9. De rechtbank begrijpt dat verweerder heeft bedoeld te betogen dat in dit geval geen sprake is van een aan verweerder verwijtbaar onrechtmatig primair besluit. De rechtbank volgt verweerder hierin. Daarbij acht de rechtbank het volgende van belang. Eiser heeft niet in een eerdere fase van de procedure aangevoerd dat hij voornemens was om een DNA-onderzoek uit te laten voeren. Pas met het overleggen van de resultaten van het DNA-onderzoek is verweerder duidelijk geworden dat eiser dit onderzoek had opgestart. Daarmee heeft eiser verweerder onder meer de mogelijkheid ontnomen om de onderzoeksresultaten af te wachten en – zonodig – bij de beoordeling van eisers asielaanvraag te betrekken.
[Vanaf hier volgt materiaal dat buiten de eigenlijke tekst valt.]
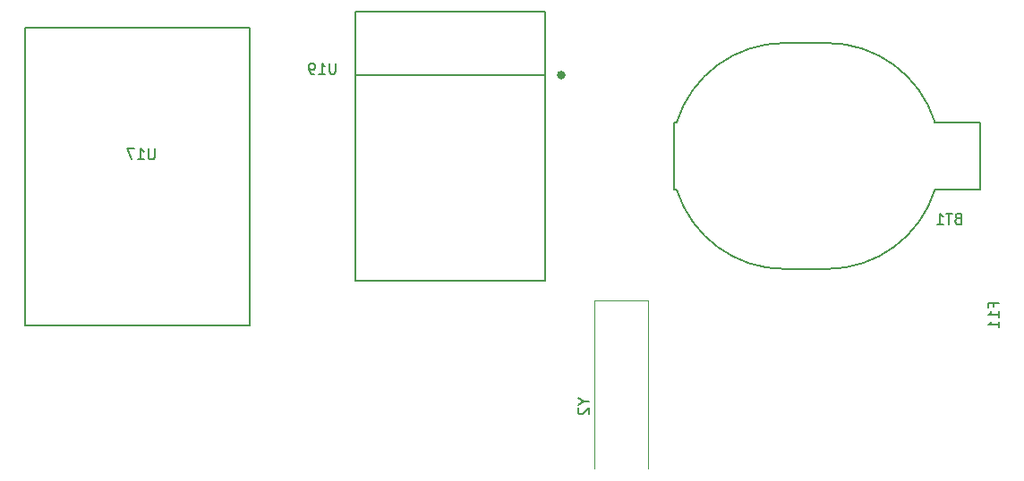
<source format=gbr>
G04 #@! TF.FileFunction,Legend,Bot*
%FSLAX46Y46*%
G04 Gerber Fmt 4.6, Leading zero omitted, Abs format (unit mm)*
G04 Created by KiCad (PCBNEW 4.0.6) date 09/05/17 21:18:10*
%MOMM*%
%LPD*%
G01*
G04 APERTURE LIST*
%ADD10C,0.100000*%
%ADD11C,0.400000*%
%ADD12C,0.127000*%
%ADD13C,0.150000*%
%ADD14C,0.120000*%
G04 APERTURE END LIST*
D10*
D11*
X161898000Y-57364000D02*
G75*
G03X161898000Y-57364000I-200000J0D01*
G01*
D12*
X160198000Y-57364000D02*
X142198000Y-57364000D01*
D13*
X160198000Y-76864000D02*
X160198000Y-51371000D01*
X160198000Y-51364000D02*
X142198000Y-51364000D01*
X142198000Y-51364000D02*
X142198000Y-76864000D01*
X142198000Y-76864000D02*
X160198000Y-76864000D01*
X172340000Y-68227000D02*
X172640000Y-68227000D01*
X172340000Y-61827000D02*
X172640000Y-61827000D01*
X201340000Y-68227000D02*
X197040000Y-68227000D01*
X201340000Y-61827000D02*
X197040000Y-61827000D01*
X172635229Y-68244552D02*
G75*
G03X182840000Y-75727000I10204771J3217552D01*
G01*
X197044771Y-68244552D02*
G75*
G02X186840000Y-75727000I-10204771J3217552D01*
G01*
X172635229Y-61809448D02*
G75*
G02X182840000Y-54327000I10204771J-3217552D01*
G01*
X197044771Y-61809448D02*
G75*
G03X186840000Y-54327000I-10204771J-3217552D01*
G01*
X186840000Y-54327000D02*
X182840000Y-54327000D01*
X172340000Y-61827000D02*
X172340000Y-68227000D01*
X186840000Y-75727000D02*
X182840000Y-75727000D01*
X201340000Y-68227000D02*
X201340000Y-61827000D01*
D14*
X164853840Y-94661040D02*
X164853840Y-78686040D01*
X164853840Y-78686040D02*
X169953840Y-78686040D01*
X169953840Y-78686040D02*
X169953840Y-94661040D01*
D13*
X111000000Y-81100000D02*
X111000000Y-52900000D01*
X132200000Y-52900000D02*
X132200000Y-81100000D01*
X111000000Y-52900000D02*
X132200000Y-52900000D01*
X132200000Y-81100000D02*
X111000000Y-81100000D01*
X140354095Y-56250381D02*
X140354095Y-57059905D01*
X140306476Y-57155143D01*
X140258857Y-57202762D01*
X140163619Y-57250381D01*
X139973142Y-57250381D01*
X139877904Y-57202762D01*
X139830285Y-57155143D01*
X139782666Y-57059905D01*
X139782666Y-56250381D01*
X138782666Y-57250381D02*
X139354095Y-57250381D01*
X139068381Y-57250381D02*
X139068381Y-56250381D01*
X139163619Y-56393238D01*
X139258857Y-56488476D01*
X139354095Y-56536095D01*
X138306476Y-57250381D02*
X138116000Y-57250381D01*
X138020761Y-57202762D01*
X137973142Y-57155143D01*
X137877904Y-57012286D01*
X137830285Y-56821810D01*
X137830285Y-56440857D01*
X137877904Y-56345619D01*
X137925523Y-56298000D01*
X138020761Y-56250381D01*
X138211238Y-56250381D01*
X138306476Y-56298000D01*
X138354095Y-56345619D01*
X138401714Y-56440857D01*
X138401714Y-56678952D01*
X138354095Y-56774190D01*
X138306476Y-56821810D01*
X138211238Y-56869429D01*
X138020761Y-56869429D01*
X137925523Y-56821810D01*
X137877904Y-56774190D01*
X137830285Y-56678952D01*
X199210714Y-70950571D02*
X199067857Y-70998190D01*
X199020238Y-71045810D01*
X198972619Y-71141048D01*
X198972619Y-71283905D01*
X199020238Y-71379143D01*
X199067857Y-71426762D01*
X199163095Y-71474381D01*
X199544048Y-71474381D01*
X199544048Y-70474381D01*
X199210714Y-70474381D01*
X199115476Y-70522000D01*
X199067857Y-70569619D01*
X199020238Y-70664857D01*
X199020238Y-70760095D01*
X199067857Y-70855333D01*
X199115476Y-70902952D01*
X199210714Y-70950571D01*
X199544048Y-70950571D01*
X198686905Y-70474381D02*
X198115476Y-70474381D01*
X198401191Y-71474381D02*
X198401191Y-70474381D01*
X197258333Y-71474381D02*
X197829762Y-71474381D01*
X197544048Y-71474381D02*
X197544048Y-70474381D01*
X197639286Y-70617238D01*
X197734524Y-70712476D01*
X197829762Y-70760095D01*
X202570571Y-79278477D02*
X202570571Y-78945143D01*
X203094381Y-78945143D02*
X202094381Y-78945143D01*
X202094381Y-79421334D01*
X203094381Y-80326096D02*
X203094381Y-79754667D01*
X203094381Y-80040381D02*
X202094381Y-80040381D01*
X202237238Y-79945143D01*
X202332476Y-79849905D01*
X202380095Y-79754667D01*
X203094381Y-81278477D02*
X203094381Y-80707048D01*
X203094381Y-80992762D02*
X202094381Y-80992762D01*
X202237238Y-80897524D01*
X202332476Y-80802286D01*
X202380095Y-80707048D01*
X163830030Y-88284849D02*
X164306221Y-88284849D01*
X163306221Y-87951516D02*
X163830030Y-88284849D01*
X163306221Y-88618183D01*
X163401459Y-88903897D02*
X163353840Y-88951516D01*
X163306221Y-89046754D01*
X163306221Y-89284850D01*
X163353840Y-89380088D01*
X163401459Y-89427707D01*
X163496697Y-89475326D01*
X163591935Y-89475326D01*
X163734792Y-89427707D01*
X164306221Y-88856278D01*
X164306221Y-89475326D01*
X123238095Y-64352381D02*
X123238095Y-65161905D01*
X123190476Y-65257143D01*
X123142857Y-65304762D01*
X123047619Y-65352381D01*
X122857142Y-65352381D01*
X122761904Y-65304762D01*
X122714285Y-65257143D01*
X122666666Y-65161905D01*
X122666666Y-64352381D01*
X121666666Y-65352381D02*
X122238095Y-65352381D01*
X121952381Y-65352381D02*
X121952381Y-64352381D01*
X122047619Y-64495238D01*
X122142857Y-64590476D01*
X122238095Y-64638095D01*
X121333333Y-64352381D02*
X120666666Y-64352381D01*
X121095238Y-65352381D01*
M02*

</source>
De gevolgen hiervan, namelijk dat verweerder het besluit als gevolg van een door eiser veroorzaakt fait accompli heeft moeten intrekken, komen onder die omstandigheden voor rekening en risico van eiser.
10. De rechtbank ziet dan ook geen aanleiding verweerder te veroordelen in de kosten van het DNA-onderzoek en zal het verzoek om vergoeding van die kosten derhalve afwijzen.
Beslissing
De rechtbank,
in de zaak geregistreerd onder nummer: AWB 09/36344,
- wijst het verzoek om vergoeding van de proceskosten af.
Deze uitspraak is gedaan door mr. C.W.M. Giesen, voorzitter, mrs. J.C. Boeree en W.J. van Bennekom, rechters, in tegenwoordigheid van mr. M.I. van Meel, griffier, en in het openbaar uitgesproken op 29 maart 2011.
De griffier De rechter
Afschrift verzonden op:
Conc.: MvM
Coll.:
D: B
VK
Tegen deze uitspraak staat hoger beroep open bij de Afdeling bestuursrechtspraak van de Raad van State (adres: Raad van State, Afdeling bestuursrechtspraak, Hoger beroep vreemdelingenzaken, Postbus 16113, 2500 BC 's-Gravenhage). De termijn voor het instellen van hoger beroep bedraagt vier weken. Naast de vereisten waaraan het beroepschrift moet voldoen op grond van artikel 6:5 van de Awb (zoals het overleggen van een afschrift van deze uitspraak) dient het beroepschrift ingevolge artikel 85, eerste lid, van de Vw 2000 een of meer grieven te bevatten. Artikel 6:6 van de Awb (herstel verzuim) is niet van toepassing.